To-do item ▸
Word for word, reproduce the listing that follows, excluding any pictures it contains.

Supplied data ▸
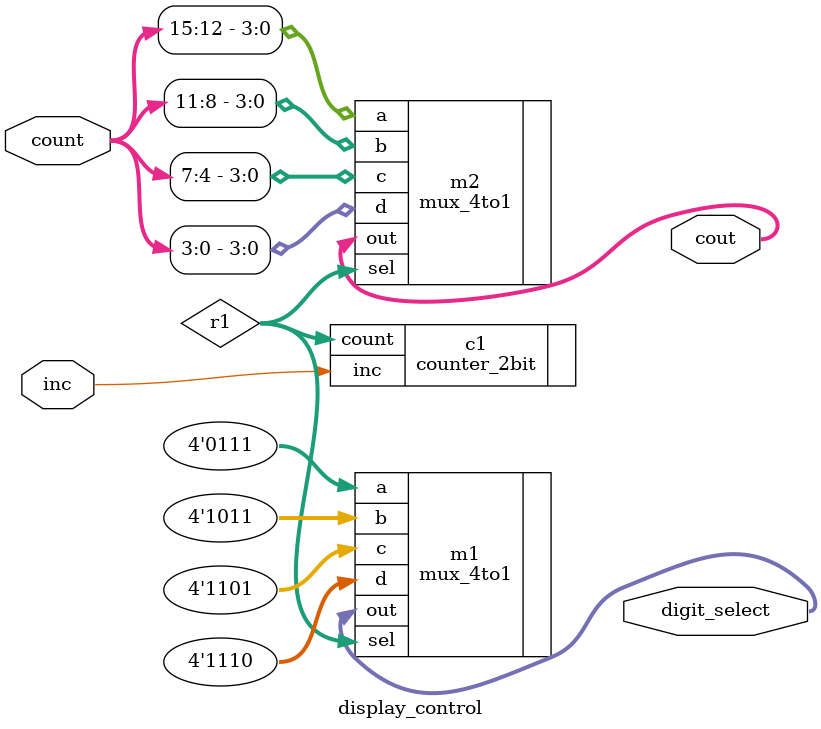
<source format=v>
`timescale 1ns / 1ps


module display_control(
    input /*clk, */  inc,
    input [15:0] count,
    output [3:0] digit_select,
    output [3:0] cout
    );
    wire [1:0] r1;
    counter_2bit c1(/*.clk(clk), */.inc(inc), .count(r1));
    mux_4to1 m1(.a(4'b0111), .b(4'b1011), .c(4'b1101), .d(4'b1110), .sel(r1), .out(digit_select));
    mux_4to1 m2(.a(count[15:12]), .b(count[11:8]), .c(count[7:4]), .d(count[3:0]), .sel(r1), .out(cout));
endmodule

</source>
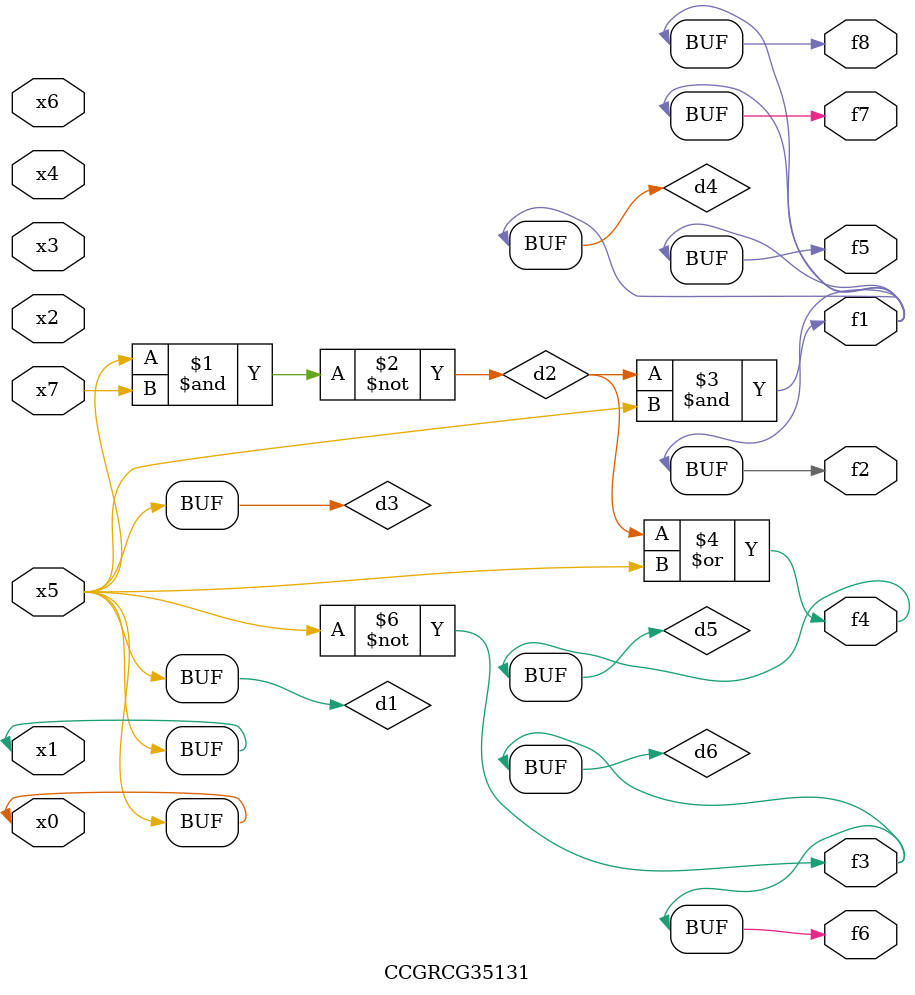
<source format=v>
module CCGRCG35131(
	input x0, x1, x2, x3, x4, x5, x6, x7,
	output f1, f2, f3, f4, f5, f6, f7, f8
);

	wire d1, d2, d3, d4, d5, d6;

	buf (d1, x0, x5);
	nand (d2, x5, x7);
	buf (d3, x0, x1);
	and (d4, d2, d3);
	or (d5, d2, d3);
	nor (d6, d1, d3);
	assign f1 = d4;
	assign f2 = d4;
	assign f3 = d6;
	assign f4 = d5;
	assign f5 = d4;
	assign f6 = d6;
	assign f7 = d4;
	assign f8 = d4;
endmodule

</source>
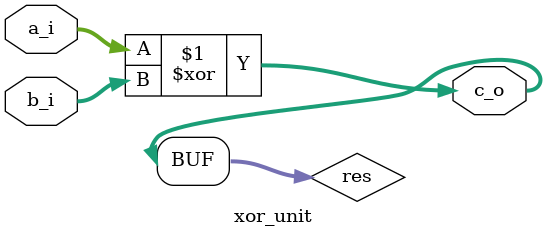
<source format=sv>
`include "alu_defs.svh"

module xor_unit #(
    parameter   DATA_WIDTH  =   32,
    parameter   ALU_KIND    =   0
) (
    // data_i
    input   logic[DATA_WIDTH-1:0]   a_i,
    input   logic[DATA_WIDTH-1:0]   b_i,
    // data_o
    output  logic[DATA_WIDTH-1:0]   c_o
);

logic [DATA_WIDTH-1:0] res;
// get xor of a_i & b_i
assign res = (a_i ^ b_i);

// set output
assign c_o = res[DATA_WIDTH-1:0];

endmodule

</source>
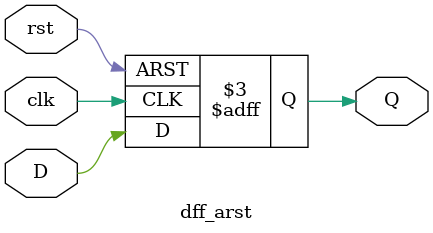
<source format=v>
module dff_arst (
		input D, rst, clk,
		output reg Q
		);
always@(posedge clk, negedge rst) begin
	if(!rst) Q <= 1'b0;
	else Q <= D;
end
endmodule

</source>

Completed task ▸
<source format=v>
`timescale 1ns / 1ps


module display_control(
    input /*clk, */  inc,
    input [15:0] count,
    output [3:0] digit_select,
    output [3:0] cout
    );
    wire [1:0] r1;
    counter_2bit c1(/*.clk(clk), */.inc(inc), .count(r1));
    mux_4to1 m1(.a(4'b0111), .b(4'b1011), .c(4'b1101), .d(4'b1110), .sel(r1), .out(digit_select));
    mux_4to1 m2(.a(count[15:12]), .b(count[11:8]), .c(count[7:4]), .d(count[3:0]), .sel(r1), .out(cout));
endmodule

</source>
<source format=v>
module CCGRCG35131(
	input x0, x1, x2, x3, x4, x5, x6, x7,
	output f1, f2, f3, f4, f5, f6, f7, f8
);

	wire d1, d2, d3, d4, d5, d6;

	buf (d1, x0, x5);
	nand (d2, x5, x7);
	buf (d3, x0, x1);
	and (d4, d2, d3);
	or (d5, d2, d3);
	nor (d6, d1, d3);
	assign f1 = d4;
	assign f2 = d4;
	assign f3 = d6;
	assign f4 = d5;
	assign f5 = d4;
	assign f6 = d6;
	assign f7 = d4;
	assign f8 = d4;
endmodule

</source>
<source format=sv>
`include "alu_defs.svh"

module xor_unit #(
    parameter   DATA_WIDTH  =   32,
    parameter   ALU_KIND    =   0
) (
    // data_i
    input   logic[DATA_WIDTH-1:0]   a_i,
    input   logic[DATA_WIDTH-1:0]   b_i,
    // data_o
    output  logic[DATA_WIDTH-1:0]   c_o
);

logic [DATA_WIDTH-1:0] res;
// get xor of a_i & b_i
assign res = (a_i ^ b_i);

// set output
assign c_o = res[DATA_WIDTH-1:0];

endmodule

</source>
<source format=v>
module dff_arst (
		input D, rst, clk,
		output reg Q
		);
always@(posedge clk, negedge rst) begin
	if(!rst) Q <= 1'b0;
	else Q <= D;
end
endmodule

</source>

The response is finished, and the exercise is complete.